[YOUR ASSIGNMENT]:
Collect every line of the data below that contains the string "Airlines". Matching is case-sensitive.

Page images and extracted text:
━━━━━━

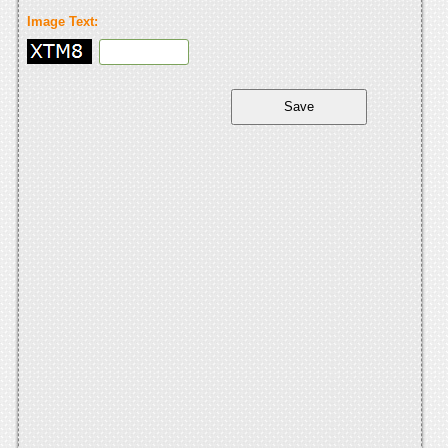
Image Text:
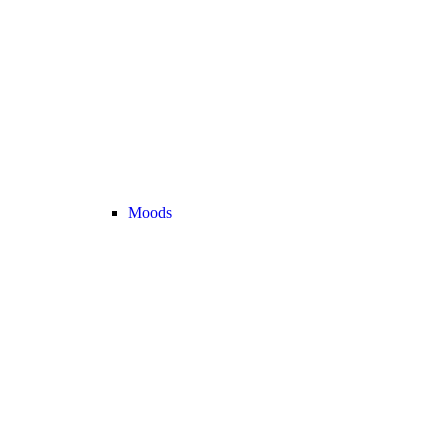
Moods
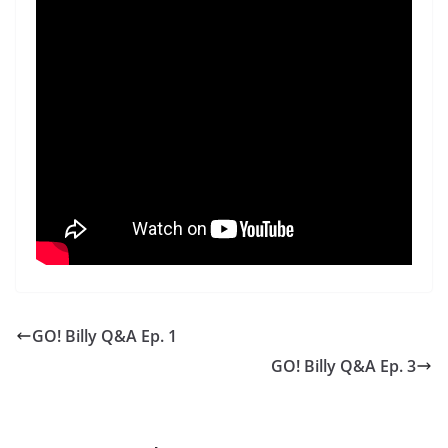
GO! Billy Q&A Ep. 1
GO! Billy Q&A Ep. 3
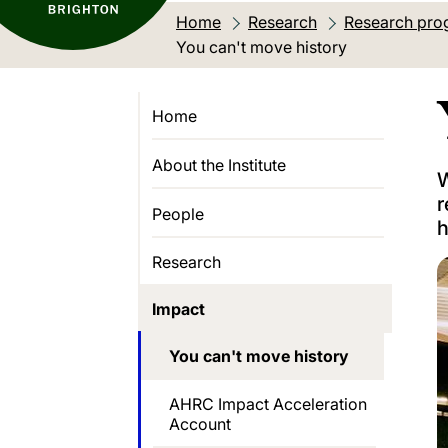
Home
Research
Research pro
Current location:
You can't move history
Home
About the Institute
W
r
People
h
Research
Impact
You can't move history
AHRC Impact Acceleration
Account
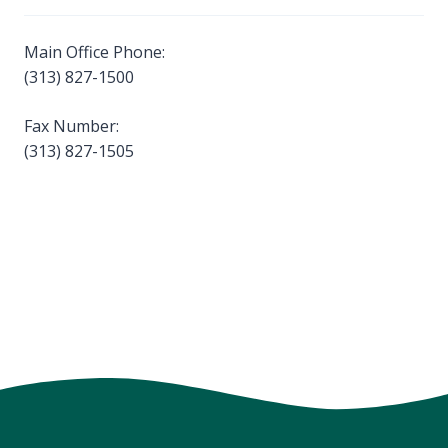
Main Office Phone:
(313) 827-1500
Fax Number:
(313) 827-1505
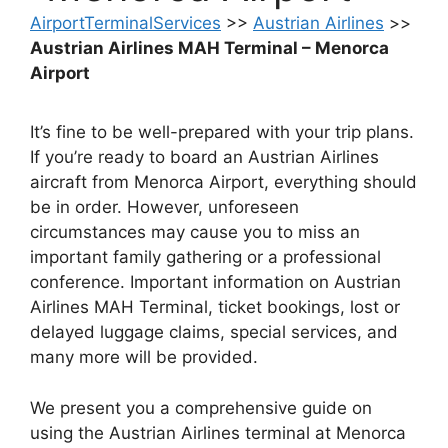
AirportTerminalServices
>>
Austrian Airlines
>>
Austrian Airlines MAH Terminal – Menorca
Airport
It’s fine to be well-prepared with your trip plans.
If you’re ready to board an Austrian Airlines
aircraft from Menorca Airport, everything should
be in order. However, unforeseen
circumstances may cause you to miss an
important family gathering or a professional
conference. Important information on Austrian
Airlines MAH Terminal, ticket bookings, lost or
delayed luggage claims, special services, and
many more will be provided.
We present you a comprehensive guide on
using the Austrian Airlines terminal at Menorca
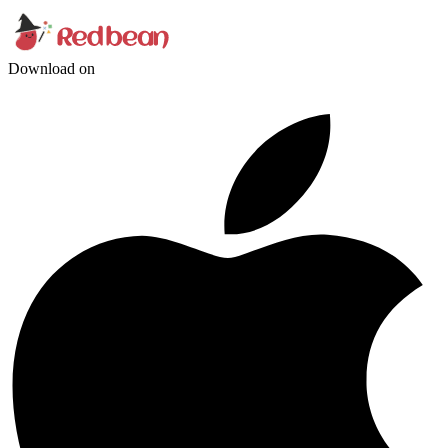
Download on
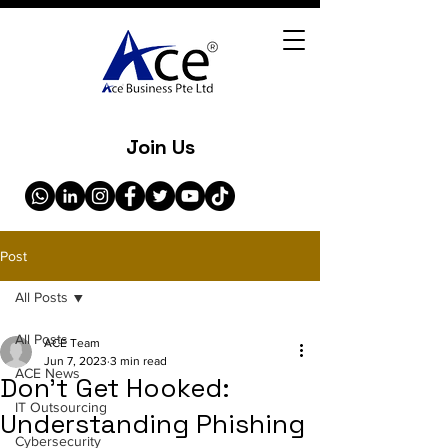
Join Us
Post
All Posts
All Posts
ACE Team
Jun 7, 2023
3 min read
ACE News
Don't Get Hooked:
IT Outsourcing
Understanding Phishing
Cybersecurity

━━━━━━

[EXERCISE RESULT]:
Austrian Airlines
Austrian Airlines MAH Terminal – Menorca
If you’re ready to board an Austrian Airlines
Airlines MAH Terminal, ticket bookings, lost or
using the Austrian Airlines terminal at Menorca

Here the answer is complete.